Helicobacter pylori, also known as H. pylori, is a bacterium that is commonly found in the stomach. It is present in approximately one-half of the world's population, yet most people infected with it have no symptoms. Others may develop problems, such as gastritis or stomach ulcers. It is not clear why some people with H. pylori get these conditions and others do not. I would think one’s DNA might show if they are at risk.
H. pylori is commonly transmitted person-to-person by saliva. The bacteria can also be spread by fecal contamination of food or water. In developing countries, a combination of untreated water, crowded conditions, and poor hygiene contributes to higher prevalence of H. pylori
This bacteria weakens the protective mucous coating of the stomach and duodenum (small intestine), which allows stomach acid to get through to the sensitive lining beneath. Both the acid and the bacteria irritate the lining and cause a sore, or ulcer. H. Pylori can cause chronic inflammation in the walls of the stomach (gastritis) or duodenum, resulting in abnormal changes in the stomach lining. Though rare, this chronic inflammation can lead to certain forms of stomach cancer.
Ulcers may have no symptoms, or may cause pain or discomfort (usually in the upper abdomen), bloating, feeling full after eating a small amount of food, lack of appetite, nausea, vomiting, and dark or tar-colored stools. Ulcers that bleed can cause a low blood count. H. pylori testing is recommended for anyone with a peptic (stomach or duodenal) ulcer.
Tests for H. Pylori
Breath tests — Breath tests (known as urea breath tests)
Stool tests — Tests are available that detect H. pylori proteins in stool.
Blood tests — Blood tests can detect specific antibodies (proteins) in the body's immune system. However, concerns over its accuracy have limited its use.

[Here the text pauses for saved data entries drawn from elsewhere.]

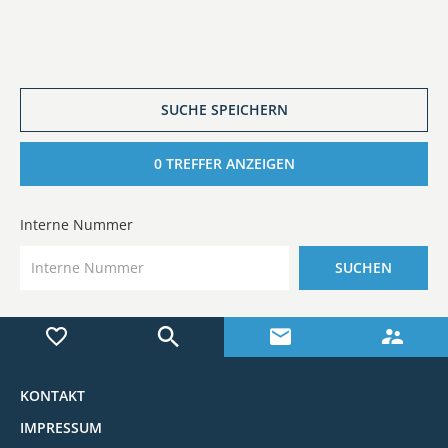
SUCHE SPEICHERN
0
TREFFER ANZEIGEN
Interne Nummer
SUCHEN
KONTAKT
IMPRESSUM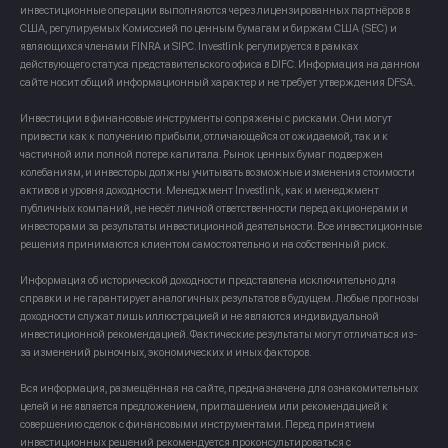
инвестиционные операции выполняются через лицензированных партнёров в
США, регулируемых Комиссией по ценным бумагам и биржам США (SEC) и
являющихся членами FINRA и SIPC. Investlink регулируется в рамках
действующего статуса представительского офиса в DIFC. Информация на данном
сайте носит общий информационный характер и не требует утверждения DFSA.
Инвестиции в финансовые инструменты сопряжены с рисками. Они могут
привести как к получению прибыли, отличающейся от ожидаемой, так и к
частичной или полной потере капитала. Рынок ценных бумаг подвержен
колебаниям, и инвесторы должны учитывать возможные изменения стоимости
активов и уровня доходности. Менеджмент Investlink, как и менеджмент
публичных компаний, не несёт личной ответственности перед акционерами и
инвесторами за результаты инвестиционной деятельности. Все инвестиционные
решения принимаются клиентом самостоятельно и на собственный риск.
Информация об исторической доходности представлена исключительно для
справки и не гарантирует аналогичных результатов в будущем. Любые прогнозы
доходности служат лишь иллюстрацией и не являются индивидуальной
инвестиционной рекомендацией. Фактические результаты могут отличаться из-
за изменений рыночных, экономических и иных факторов.
Вся информация, размещённая на сайте, предназначена для ознакомительных
целей и не является предложением, приглашением или рекомендацией к
совершению сделок с финансовыми инструментами. Перед принятием
инвестиционных решений рекомендуется проконсультироваться с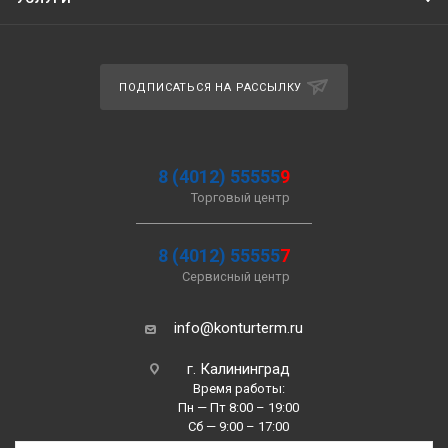
ПОДПИСАТЬСЯ НА РАССЫЛКУ
8 (4012) 55555
9
Торговый центр
8 (4012) 55555
7
Сервисный центр
info@konturterm.ru
г. Калининград
Время работы:
Пн — Пт 8:00 – 19:00
Сб — 9:00 – 17:00
Вс —10:00 – 16:00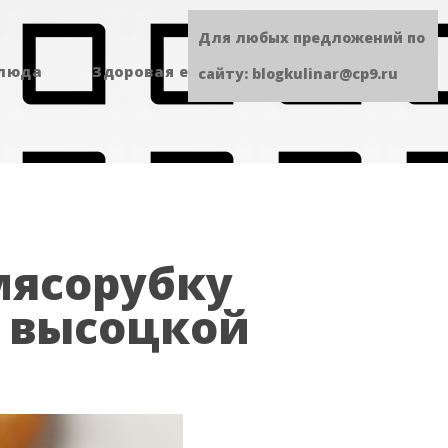
Для любых предложений по
блюда
Здоровая еда
Сладенькое
сайту: blogkulinar@cp9.ru
мясорубку
и высоцкой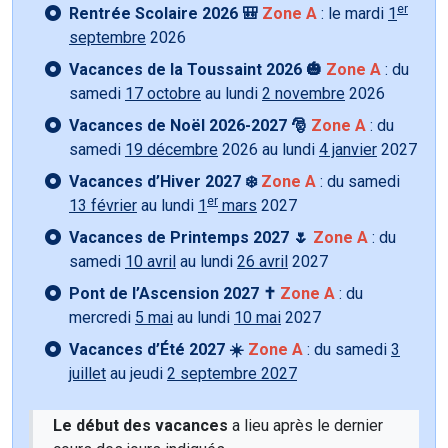
er
Rentrée Scolaire 2026 🎒
Zone A
: le mardi
1
septembre
2026
Vacances de la Toussaint 2026 🎃
Zone A
: du
samedi
17 octobre
au lundi
2 novembre
2026
Vacances de Noël 2026-2027 🎅
Zone A
: du
samedi
19 décembre
2026 au lundi
4 janvier
2027
Vacances d’Hiver 2027 ❄️
Zone A
: du samedi
er
13 février
au lundi
1
mars
2027
Vacances de Printemps 2027 🌷
Zone A
: du
samedi
10 avril
au lundi
26 avril
2027
Pont de l’Ascension 2027 ✝️
Zone A
: du
mercredi
5 mai
au lundi
10 mai
2027
Vacances d’Été 2027 ☀️
Zone A
: du samedi
3
juillet
au jeudi
2 septembre 2027
Le début des vacances
a lieu après le dernier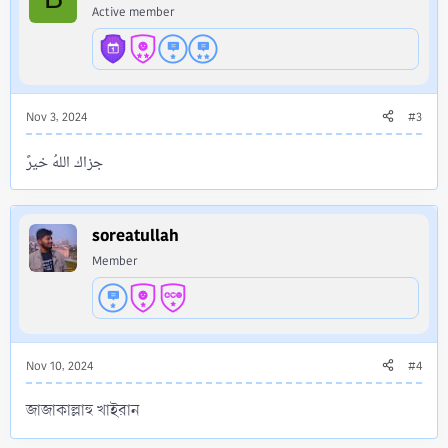
Active member
Nov 3, 2024
#3
جزاك اللهُ خيرً
soreatullah
Member
Nov 10, 2024
#4
জাজাকাল্লাহু খাইরান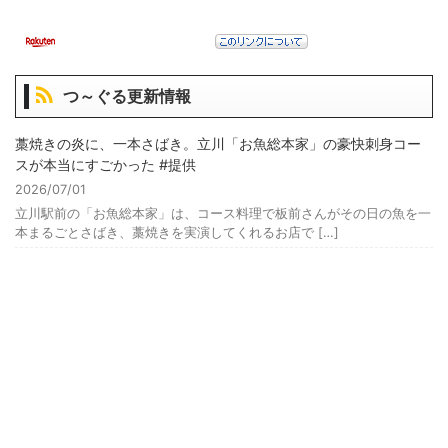
つ～ぐる更新情報
藁焼きの炎に、一本さばき。立川「お魚総本家」の豪快刺身コー
スが本当にすごかった #提供
2026/07/01
立川駅前の「お魚総本家」は、コース料理で板前さんがその日の魚を一
本まるごとさばき、藁焼きを実演してくれるお店で […]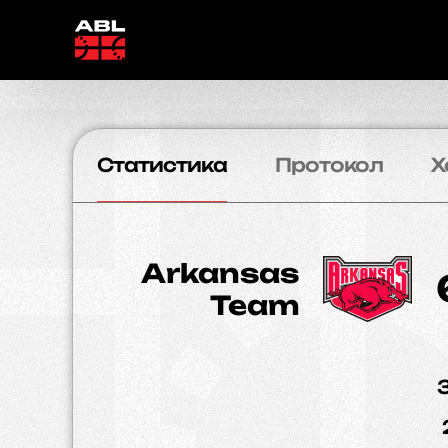
Статистика
Протокол
Х
Arkansas
Team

Conventional medicine treats this condition with a regimen of two different antibiotics for two-four weeks, and an acid suppressor like omeprazole, targeting the organism’s ability to survive in acid.
A more natural approach would utilize DGL, bismuth, berberine, and zinc carnosine.
It is important to retest after treatment to insure the H. Pylori is cleared up, and any others living in your home should be tested for H. Pylori also.